ROME - A scam in which paparazzi photographs were used to blackmail Italian politicians, TV stars and footballers has led regulators to toughen privacy rules and threaten journalists with jail.

Italian magazines, often full of stories of the social and sexual indiscretions of the rich and famous, must stop spreading gossip that is not strictly in the public interest, Italy's privacy regulator ruled on Friday.

Journalists now face sentences of between three months and two years if they publish news which invades people's privacy, especially in the "sexual sphere" of their lives.

The "Paparazzi-gate" scandal has been rumbling on in the media since Monday when the head of a photographic agency was arrested on suspicion of blackmailing stars with compromising pictures that, unless they paid up, would be sold to the press.
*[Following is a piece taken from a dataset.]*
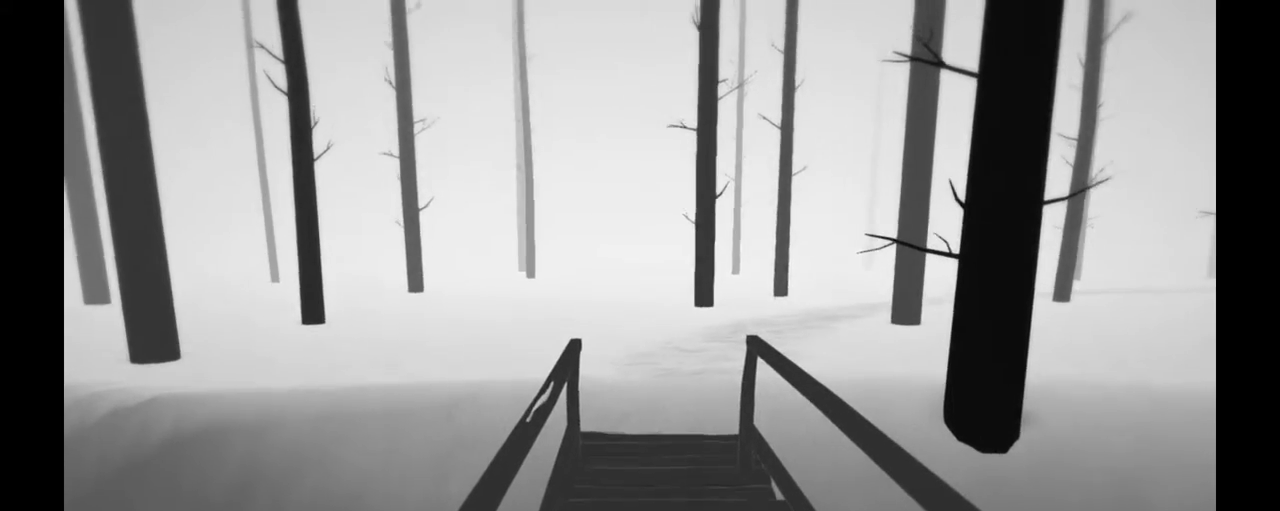
{"buttons": [], "left_stick": "up", "right_stick": "center", "events": [[183, "right_stick", "center"]]}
Footballers Francesco Totti and David Trezeguet were among the victims of the scam, as was Barbara Berlusconi, the daughter of former prime minister Silvio Berlusconi, who paid 20,000 euros to prevent pictures of her being printed.

But the regulator only moved in after the scandal hit the highest level of Italian politics when a newspaper identified one victim of the blackmail scam as Silvio Sircana, the spokesman for Prime Minister Romano Prodi's government.

Il Giornale, a center-right daily run by Berlusconi's brother reported that a photographer was hawking photographs of Sircana talking to a transvestite prostitute.

Prodi rushed to the defense of Sircana, a key aide and one of Italy's most visible public figures since the center-left beat Berlusconi at an election a year ago. "He was victim of an attack that is not worthy of a serious country," Prodi said.

Even Berlusconi, who has often complained of being victim of abuse by the media, condemned the episode. "The way things are going, it's the victims of blackmail who are being put in the dock," he said.

At the center of the scandal is Fabrizio Corona, the head of the photographic agency, who was one of 12 people arrested.

In a phone conversation with his wife, recorded by investigators and reported in Italian media, Corona expressed shame about working as a paparazzi -- a word coined in the film La Dolce Vita to refer to intrusive press photographers.

"I am a piece of shit. I ruin people's lives but soon when I will have made enough money I'll retire," Corona said.

Berlusconi has said his 22-year-old daughter has nothing to hide and that the pictures of her with a friend outside a nightclub, which she has described as "ugly" rather than incriminating, will be published.

When asked who would publish them, the media baron quipped: "The highest bidder."